Requested and encouraged by editor Anthony Boucher, the story is a deliberate attempt by the author to write something humorous that incorporates Asimov's love of the complex yet logical plots of the Gilbert and Sullivan operas. It consists largely of a series of puns on their opera The Sorcerer.

Quotes from Gilbert and Sullivan operas occur frequently in Asimov's stories; also in some of his verses explaining how he thinks up new plots for his stories. The words "up-to-date" in the title refer to the titles of musical burlesques of the 1880s and early 1890s like Faust up to date. In 1894, also, George Augustus Sala wrote a book called London Up to Date.

==Plot summary==
Professor Wellington Johns, an endocrinologist, experiments with a love philtre (which he terms his amatogenic cortical principle), that causes those who take it to fall helplessly in love with the first person they see. Johns' students, Alice Sanger and Alexander Dexter, become entangled in philtre-induced promises of marriage.

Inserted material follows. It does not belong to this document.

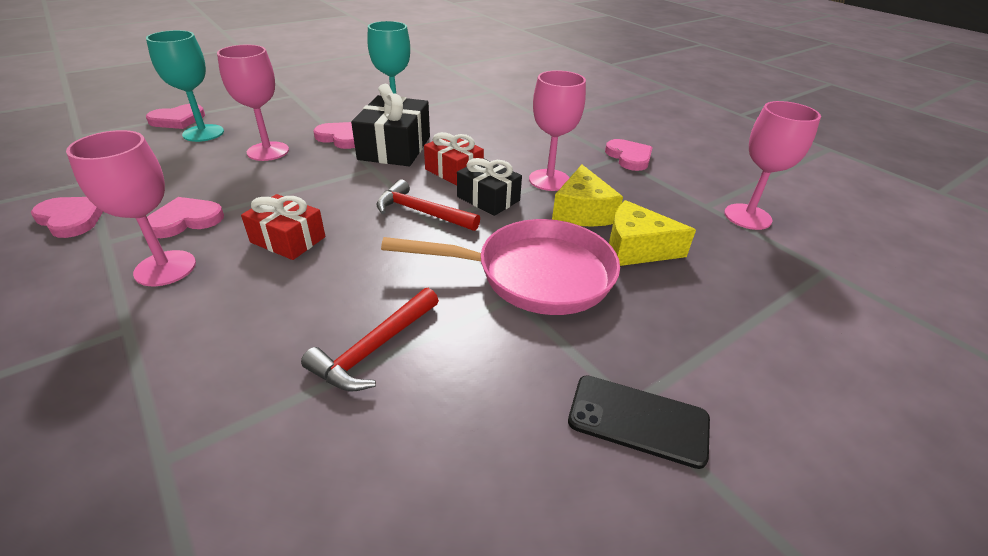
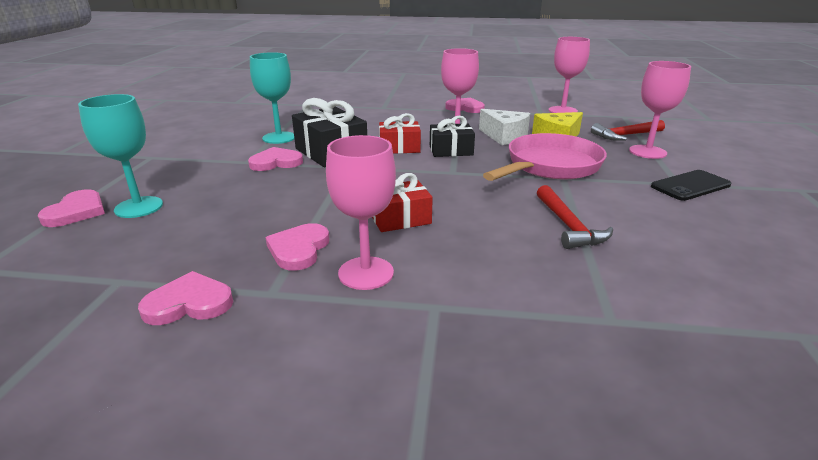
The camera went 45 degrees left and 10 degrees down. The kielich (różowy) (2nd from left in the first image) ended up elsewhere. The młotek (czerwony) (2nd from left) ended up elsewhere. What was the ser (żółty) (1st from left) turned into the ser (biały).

The narrator theorizes that the ending to The Sorcerer was not the original one, but was forced on Gilbert by Victorian mores. Instead of the title character in The Sorcerer breaking the spell by yielding his life to Ahrimanes, the narrator believes that originally Gilbert intended that the spell would be broken by the couples marrying, since married couples only seem to argue (in the opera, the love philtre has no effect on married people). This solution, however, would have been offensive to Victorians. The narrator proposes that the couples affected by the philtre marry, which should cancel the effect. He is proven correct, and the couples are free to have the marriages annulled so that they can marry their true loves.